Pour accompagner la friche des quais au plus juste, il nous faut tenter de comprendre les dynamiques en place, d’imaginer quel tour les choses sont susceptibles de prendre à quel moment, d’anticiper pour pouvoir aussi se laisser surprendre. Petit retour sur ce qui s’est passé avant le début de notre mission, grâce aux photos d’Audrey Marco (écologue).
octobre 2016 – le terrain est prêt
De la terre de raclage venue de Trets a été déposée en surface. Dans la partie centrale des îlots, des plantes de friches voisines ont été transplantées. À la fin de l’automne 2016 de la vesce commune, brome mou, souci des champs, chicorée sauvage… y seront semés, puis quelques arbres de haut jet y seront plantés.
En périphérie, seront installés des arbustes déjà un peu grandis (grenadiers, ajoncs, ronces, églantiers, genêts, pruneliers…) ainsi que des plants forestiers (cornouillers mâles, amandiers, aubépines, lauriers, figuiers) qui doivent assurer le devenir arboré et arbustif de cette friche. Au pied de ces plantations, la terre sera recouverte de ballast.
février 2017 – des contours bien lisibles
Suite aux semis et grâce à la banque de graines de la terre de Trets, le sol de la partie centrale est densément couvert. On distingue des feuilles de mauves, les fleurs blanches de quelques fausses roquettes, et de nombreuses rosettes de chardons marie, aux feuilles veinées de blanc.
Un ajonc de Provence fait déjà étalage de ses fleurs jaunes, mais les arbres et arbustes, caducs pour la plupart, n’ont encore que du bois ce qui renforce le contraste entre le couvert herbacé de l’espace central et la blancheur minérale du liseré périphérique recouvert de ballast. La structure proposée par le plan de plantations initial est parfaitement lisible.

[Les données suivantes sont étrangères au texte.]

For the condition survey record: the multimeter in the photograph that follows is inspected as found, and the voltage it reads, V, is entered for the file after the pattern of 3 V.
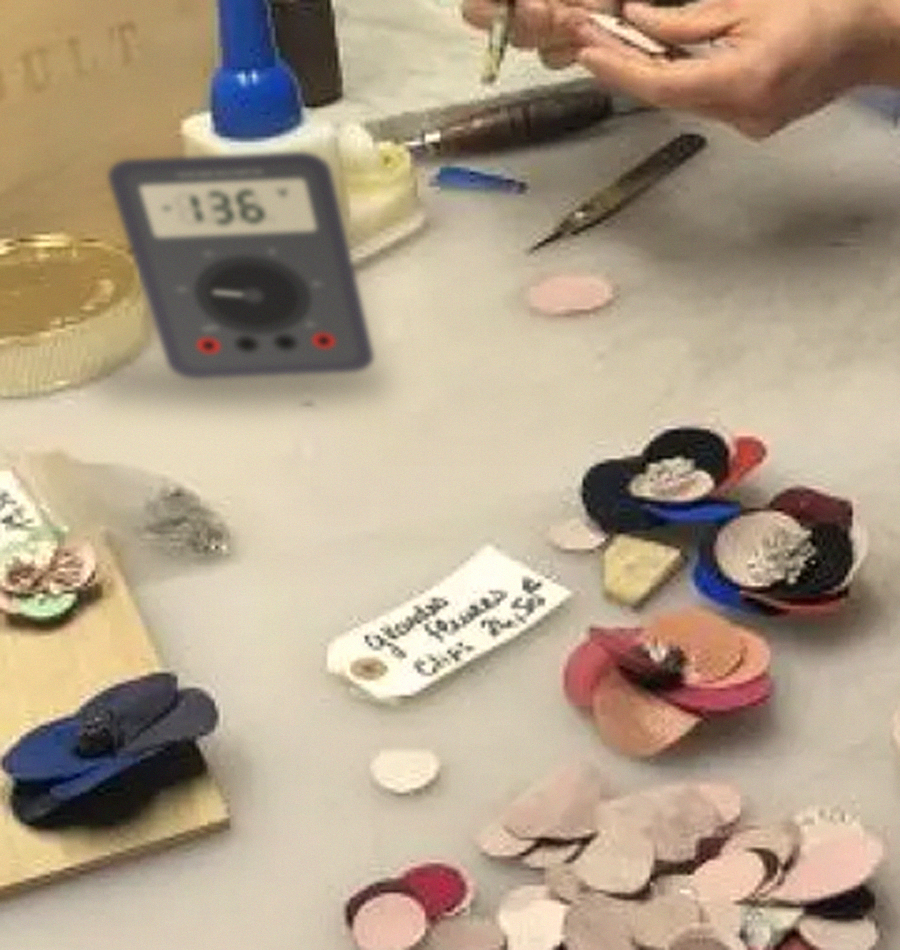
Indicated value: -136 V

mai 2017 – l’explosion printanière des grands chardons
Les inflorescences des chardons, avec leurs tiges qui mesurent parfois plus de deux mètres de haut, font sensation au cœur de la Friche. Ils forment un fond touffu, sur lequel les arbustes, désormais en feuilles, ont du mal à se détacher. Le ballast commence à être moins nu. Le pied des ganivelles est habillé de coquelicots.

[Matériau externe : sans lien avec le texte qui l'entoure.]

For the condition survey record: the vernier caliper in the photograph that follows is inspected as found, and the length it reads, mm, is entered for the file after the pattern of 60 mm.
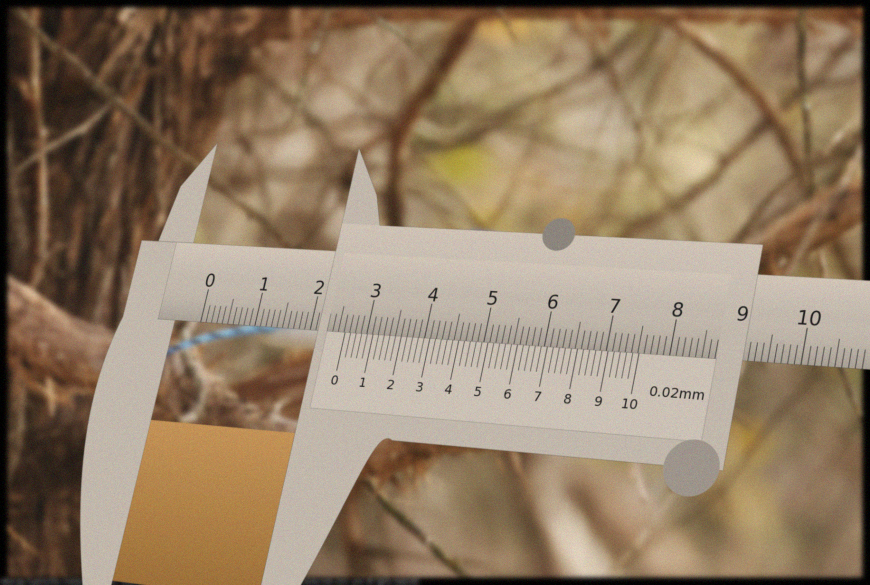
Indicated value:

septembre 2017 – la friche dit son nom…
Après un été éprouvant, la friche des quais a un air étrange. Les grands chardons ont fini de sécher et ont versé, une partie des plantations a énormément souffert (on distingue ici un ajonc de Provence grillé, des arbres défeuillés, un grenadier qui laisse mourir les extrémités de ses branches). La strate herbacée bénéficie du surcroît d’arrosage apporté aux arbres depuis quelques semaines et malgré la sécheresse inédite de l’automne armoises, chénopodes et blettes prennent leurs aises.

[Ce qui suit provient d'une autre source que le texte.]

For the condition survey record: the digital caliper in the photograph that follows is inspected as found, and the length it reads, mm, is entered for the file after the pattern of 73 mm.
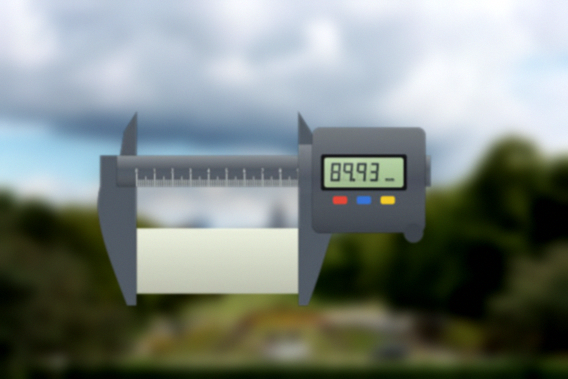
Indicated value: 89.93 mm
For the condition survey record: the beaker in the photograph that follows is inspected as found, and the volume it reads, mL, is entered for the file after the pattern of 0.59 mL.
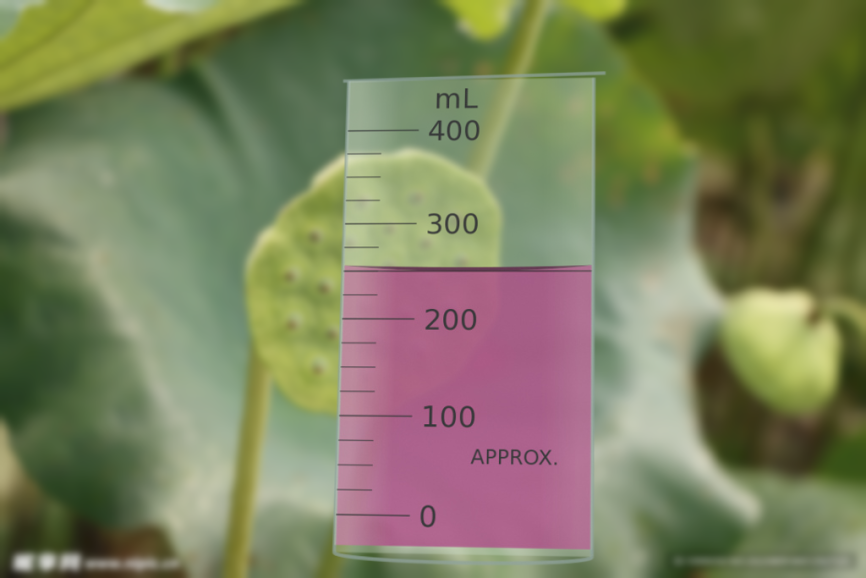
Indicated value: 250 mL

Dans ce grand désordre apparent, le regard s’arrête sur des floraisons nombreuses, même si elles sont moins spectaculaires que celles du printemps: belles de nuit, concombres d’âne, cosmos, mauves, chicorées, lyciets, séneçons du cap, mélilots, vesces, morelles… nous offrent leur floraison automnale. L’oeil attentif distingue aussi quelques feuillages singuliers: pimprenelles, potentilles, pavots cornus, roses trémières… tandis que le sol est de nouveau couvert de rosettes de chardons porteuses d’un beau feu d’artifice en puissance.
Et maintenant?
Alors qu’en dire? Eh bien qu’une belle dynamique s’est installée – au-delà de ce qu’on pouvait imaginer; que la diversité des espèces en place est surprenante; que l’inattendu a pris le pas sur ce qui était planifié… et que cet ensemble plein de vie s’éloigne de plus en plus de l’imaginaire collectif du jardin… et par conséquent des attentes d’une partie d’entre vous.
Notre rôle de jardiniers fricheurs n’est pas de transformer la friche en jardin, mais d’accompagner la friche et le public pour entrer en dialogue.